The venn diagram of people who are capable of operating a secure Linux or *BSD based email server implementing, for example, SPF, DKIM and DMARC with postfix+opendkim+spamassassin+dovecot overlaps a great deal with the sort of people who want to colocate a $100-200/month server. A lot even have "free" colocation through their work at an ISP or with friends that have extra rack space and power for a small 1U box.
It certainly doesn't make sense to spend $200/mo on colocating a server just for email - but if you're colocating a whole physical server in this era, it's not hard to make it a box with 64GB or more of RAM and two good quality 512GB SSDs in RAID-1: Make it a hypervisor platform and put twenty of your own VPS on it doing many different things. Balanced with the need to not centralized too much stuff on one piece of hardware as a single point of failure. Public IP space availability depending, of course.
In my experience the best colo is with ISPs that are not actually colo companies, but will only do it as a side thing for people they know and trust. The absolute best colo I've ever had is with a company that has a core business doing X.509/SSL stuff for healthcare enterprise customers. Gear in racks two hops network-topology away from their core routers at a major IX point.
The vast majority of people who do not want to maintain and secure a world-facing Linux/BSD based smtpd are probably better off going with a google apps or hosted email solution where all of the smtp and imap/TLS1.2 infrastructure is handled for them.

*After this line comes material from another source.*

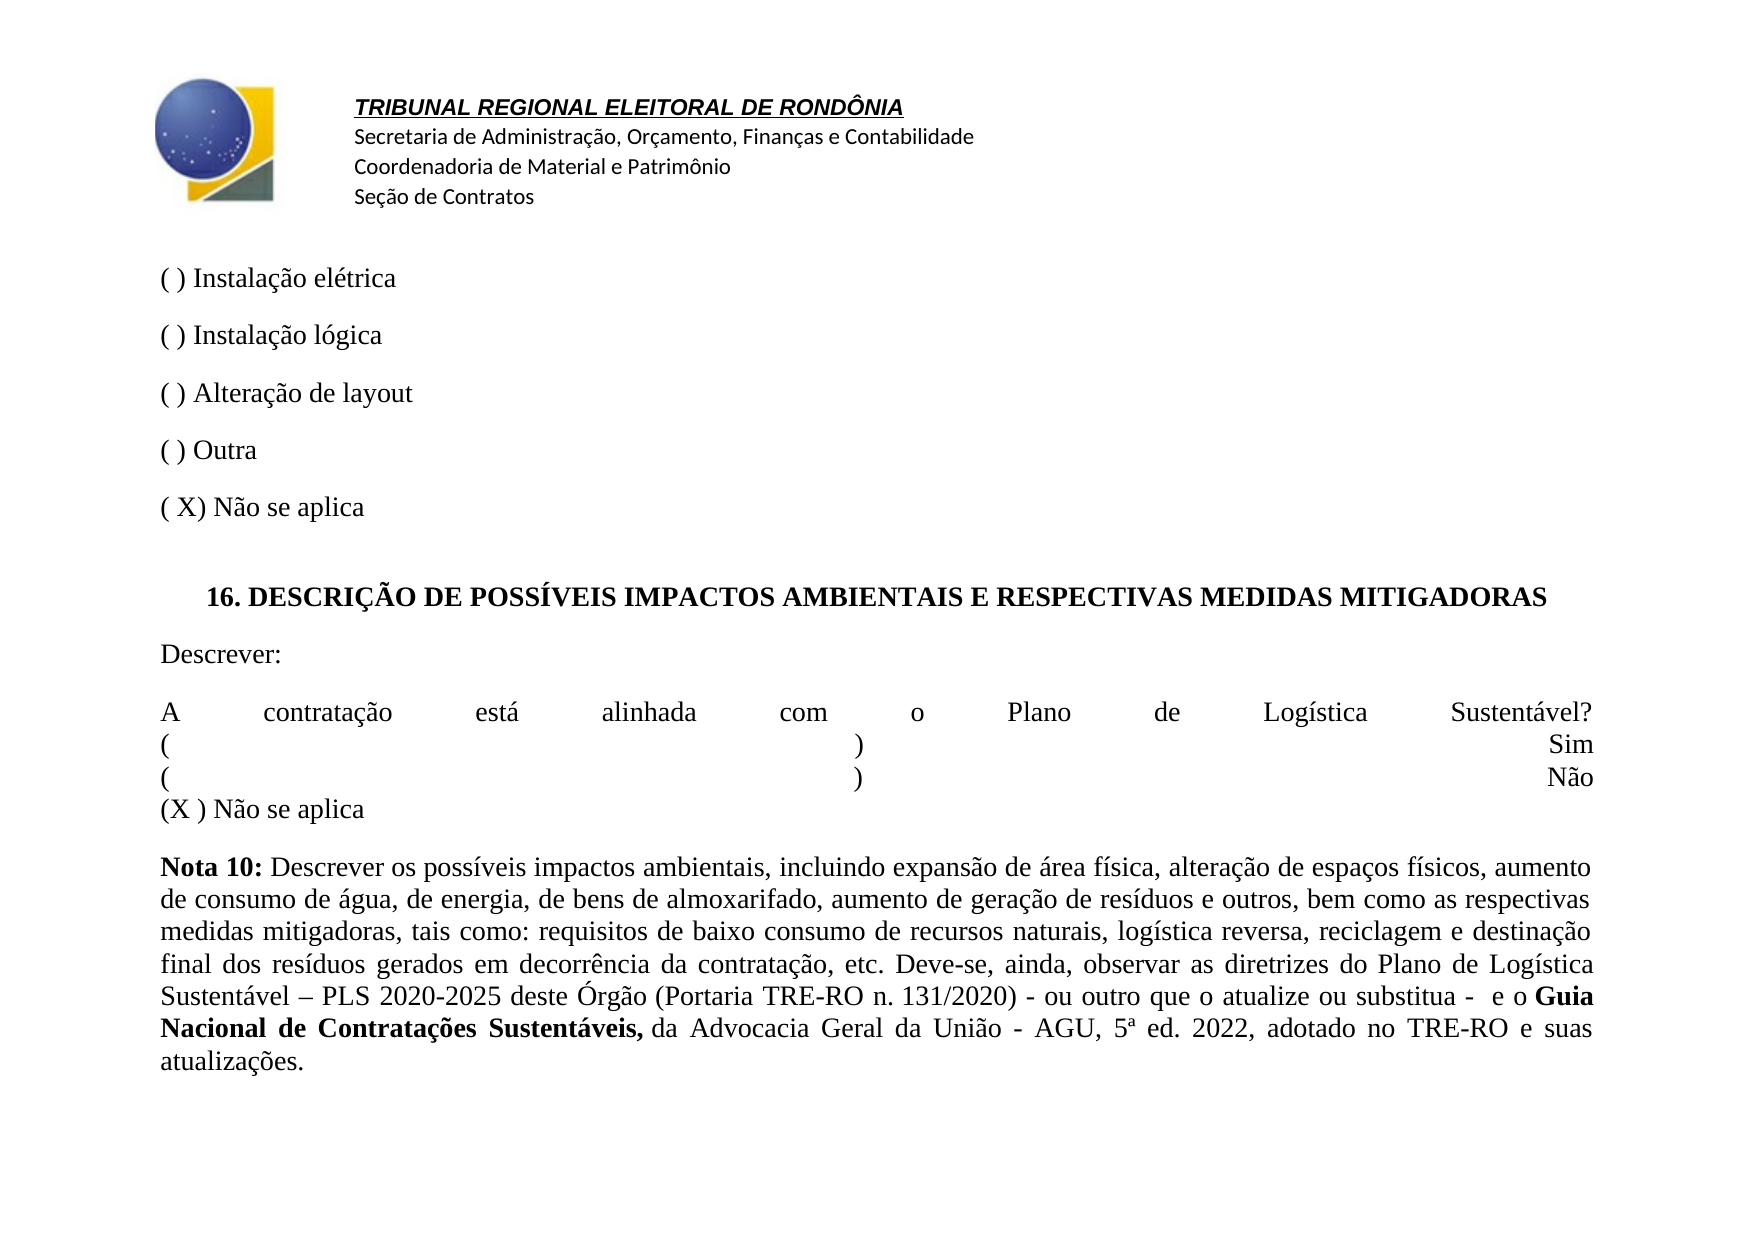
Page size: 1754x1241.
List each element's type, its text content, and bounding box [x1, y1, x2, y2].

I'd disagree, there are several packages that make it relatively beginner friendly (Mailinabox, sovereign) -- everyone has to learn some how. There are also lots of good tutorials, and one of the great pleasures of setting up a mailserver is once you've done it you can reuse the configs. It is a great learning experience for relative novices and "greybeards" alike.

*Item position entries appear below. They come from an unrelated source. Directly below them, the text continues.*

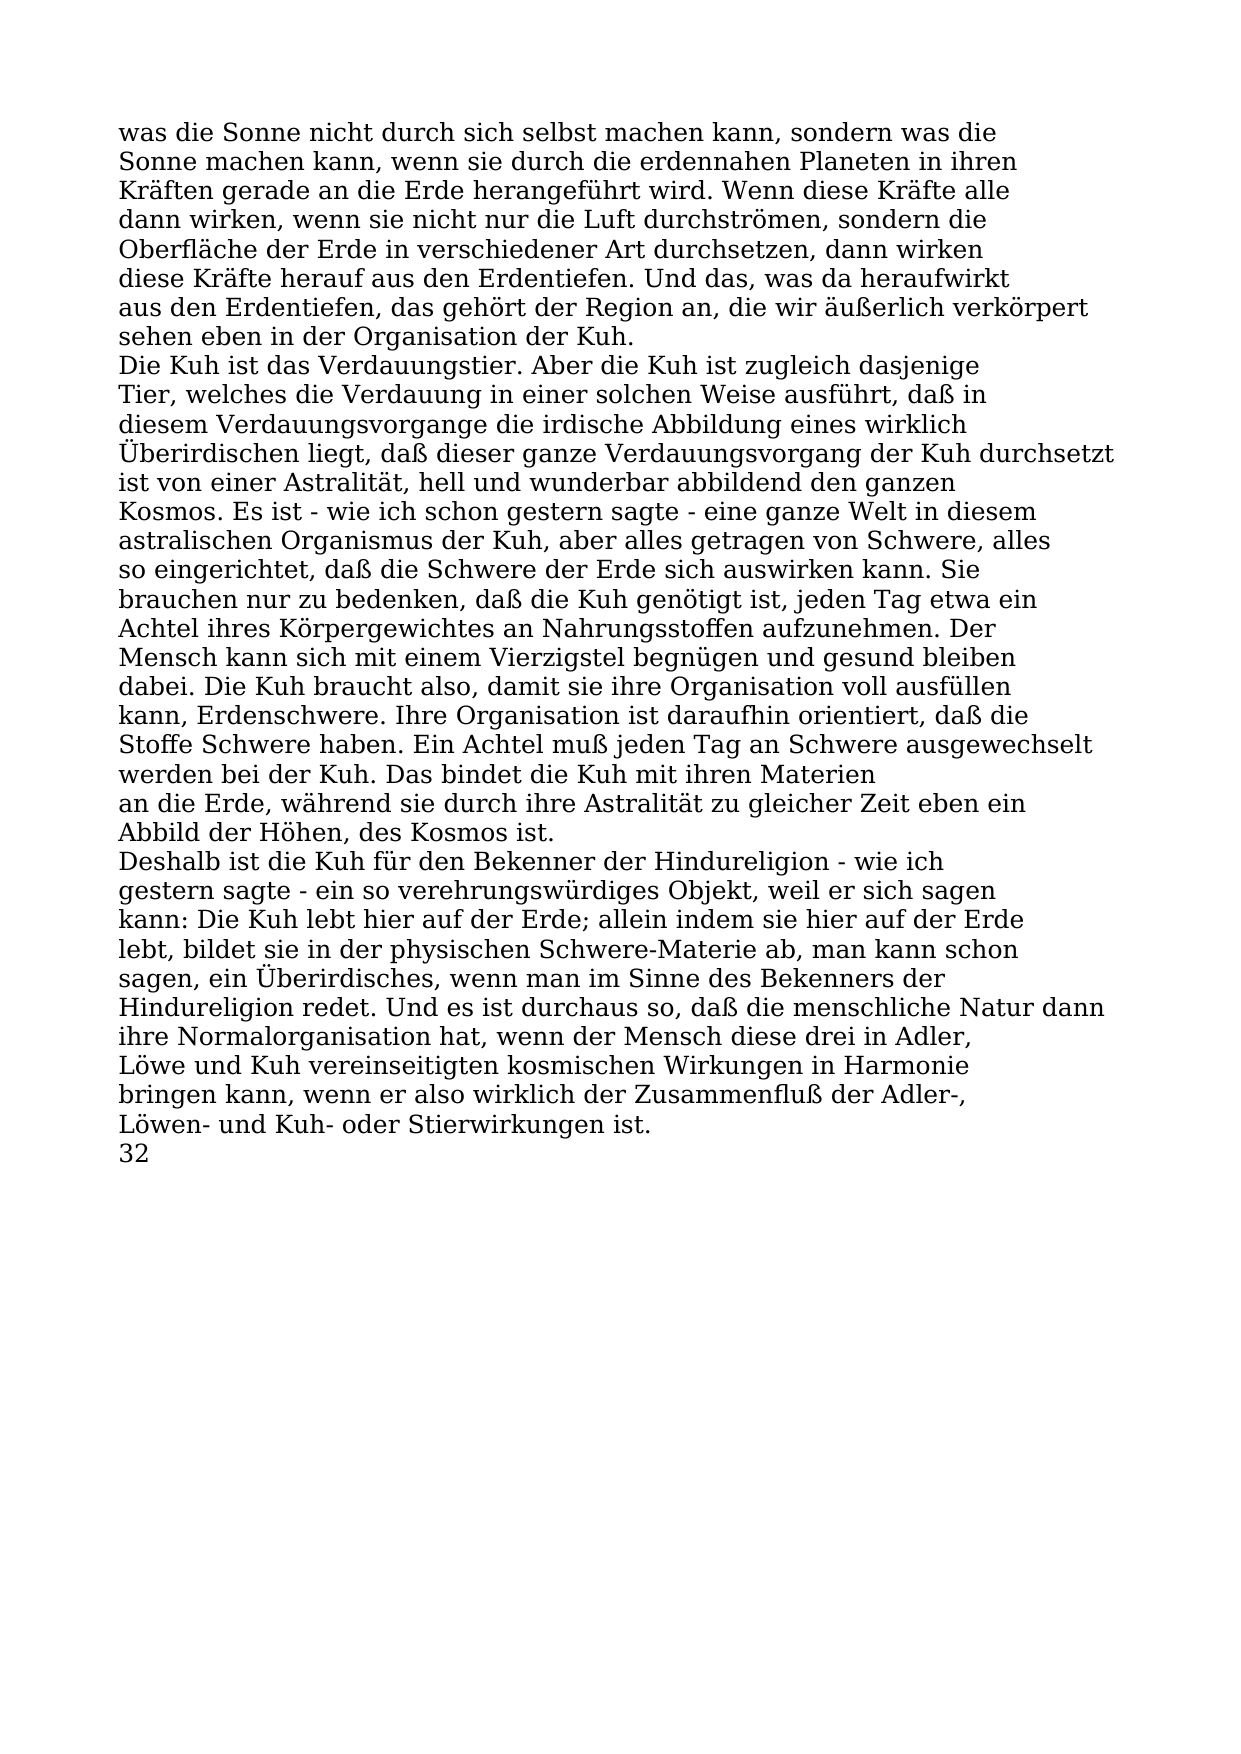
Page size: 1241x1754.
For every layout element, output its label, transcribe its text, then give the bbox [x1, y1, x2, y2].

text Kräften gerade an die Erde herangeführt wird. Wenn diese Kräfte alle [118, 176, 1122, 206]
text Achtel ihres Körpergewichtes an Nahrungsstoffen aufzunehmen. Der [118, 614, 1122, 643]
text Sonne machen kann, wenn sie durch die erdennahen Planeten in ihren [118, 147, 1122, 176]
text brauchen nur zu bedenken, daß die Kuh genötigt ist, jeden Tag etwa ein [118, 585, 1122, 614]
text Abbild der Höhen, des Kosmos ist. [118, 818, 1122, 847]
text gestern sagte - ein so verehrungswürdiges Objekt, weil er sich sagen [118, 876, 1122, 906]
text Mensch kann sich mit einem Vierzigstel begnügen und gesund bleiben [118, 643, 1122, 672]
text aus den Erdentiefen, das gehört der Region an, die wir äußerlich verkörpert sehen eben in der Organisation der Kuh. [118, 293, 1122, 351]
text diesem Verdauungsvorgange die irdische Abbildung eines wirklich Überirdischen liegt, daß dieser ganze Verdauungsvorgang der Kuh durchsetzt ist von einer Astralität, hell und wunderbar abbildend den ganzen [118, 410, 1122, 497]
text dann wirken, wenn sie nicht nur die Luft durchströmen, sondern die [118, 206, 1122, 235]
text Die Kuh ist das Verdauungstier. Aber die Kuh ist zugleich dasjenige [118, 351, 1122, 381]
text kann: Die Kuh lebt hier auf der Erde; allein indem sie hier auf der Erde [118, 906, 1122, 935]
text 32 [118, 1139, 1122, 1168]
text astralischen Organismus der Kuh, aber alles getragen von Schwere, alles [118, 526, 1122, 556]
text Deshalb ist die Kuh für den Bekenner der Hindureligion - wie ich [118, 847, 1122, 876]
text lebt, bildet sie in der physischen Schwere-Materie ab, man kann schon [118, 935, 1122, 964]
text Löwen- und Kuh- oder Stierwirkungen ist. [118, 1110, 1122, 1139]
text Tier, welches die Verdauung in einer solchen Weise ausführt, daß in [118, 381, 1122, 410]
text was die Sonne nicht durch sich selbst machen kann, sondern was die [118, 118, 1122, 147]
text Löwe und Kuh vereinseitigten kosmischen Wirkungen in Harmonie [118, 1051, 1122, 1081]
text kann, Erdenschwere. Ihre Organisation ist daraufhin orientiert, daß die [118, 701, 1122, 731]
text dabei. Die Kuh braucht also, damit sie ihre Organisation voll ausfüllen [118, 672, 1122, 701]
text Oberfläche der Erde in verschiedener Art durchsetzen, dann wirken [118, 235, 1122, 264]
text so eingerichtet, daß die Schwere der Erde sich auswirken kann. Sie [118, 556, 1122, 585]
text sagen, ein Überirdisches, wenn man im Sinne des Bekenners der Hindureligion redet. Und es ist durchaus so, daß die menschliche Natur dann [118, 964, 1122, 1022]
text bringen kann, wenn er also wirklich der Zusammenfluß der Adler-, [118, 1081, 1122, 1110]
text Stoffe Schwere haben. Ein Achtel muß jeden Tag an Schwere ausgewechselt werden bei der Kuh. Das bindet die Kuh mit ihren Materien [118, 731, 1122, 789]
text diese Kräfte herauf aus den Erdentiefen. Und das, was da heraufwirkt [118, 264, 1122, 293]
text Kosmos. Es ist - wie ich schon gestern sagte - eine ganze Welt in diesem [118, 497, 1122, 526]
text an die Erde, während sie durch ihre Astralität zu gleicher Zeit eben ein [118, 789, 1122, 818]
text ihre Normalorganisation hat, wenn der Mensch diese drei in Adler, [118, 1022, 1122, 1051]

You've just cut the number of people who can do it your way down to <1000 people (or may as well). No normal person, who wants to learn how to setup a mailserver and be successful at it, is going to drop ~$5k on a server or know people who run T1/T2 datacenters and are willing to pop you in a cage for free.
Your last sentences dismisses everyone who doesn't do things to your impossible standards as a waste.

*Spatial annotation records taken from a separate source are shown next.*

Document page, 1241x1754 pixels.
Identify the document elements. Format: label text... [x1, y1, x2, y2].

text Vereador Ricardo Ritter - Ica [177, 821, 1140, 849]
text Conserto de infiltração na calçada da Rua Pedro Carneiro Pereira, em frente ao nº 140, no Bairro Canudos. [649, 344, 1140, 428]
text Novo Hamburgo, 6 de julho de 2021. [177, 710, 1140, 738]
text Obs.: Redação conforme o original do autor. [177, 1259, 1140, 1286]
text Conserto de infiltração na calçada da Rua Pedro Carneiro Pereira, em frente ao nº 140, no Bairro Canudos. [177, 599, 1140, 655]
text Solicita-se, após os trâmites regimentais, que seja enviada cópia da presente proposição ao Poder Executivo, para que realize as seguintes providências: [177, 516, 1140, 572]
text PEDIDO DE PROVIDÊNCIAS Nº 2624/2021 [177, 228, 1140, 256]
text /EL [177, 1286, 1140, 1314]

You're basically saying no one should run a mailserver, or learn how, or be given the opportunity to learn how. Which is sad.
On the customer side, one of the major bars to entry for clueless/spamming customers is whether it's possible to directly purchase hosting services online with a credit card and have them immediately provisioned and available. If you can get a VPS in 5 minutes by paypal it's easy to be clueless. If you need to set up and ship a server with its rails to a colo it's likely but not guaranteed that you have more clue than usual.
Yes, it's likely you might get an IP in a /26 that's part of a hosting company's much larger /22 or /20 which also contains shitty VPS. The key part there is to find a hosting company/ISP that doesn't do low budget hosting and never has.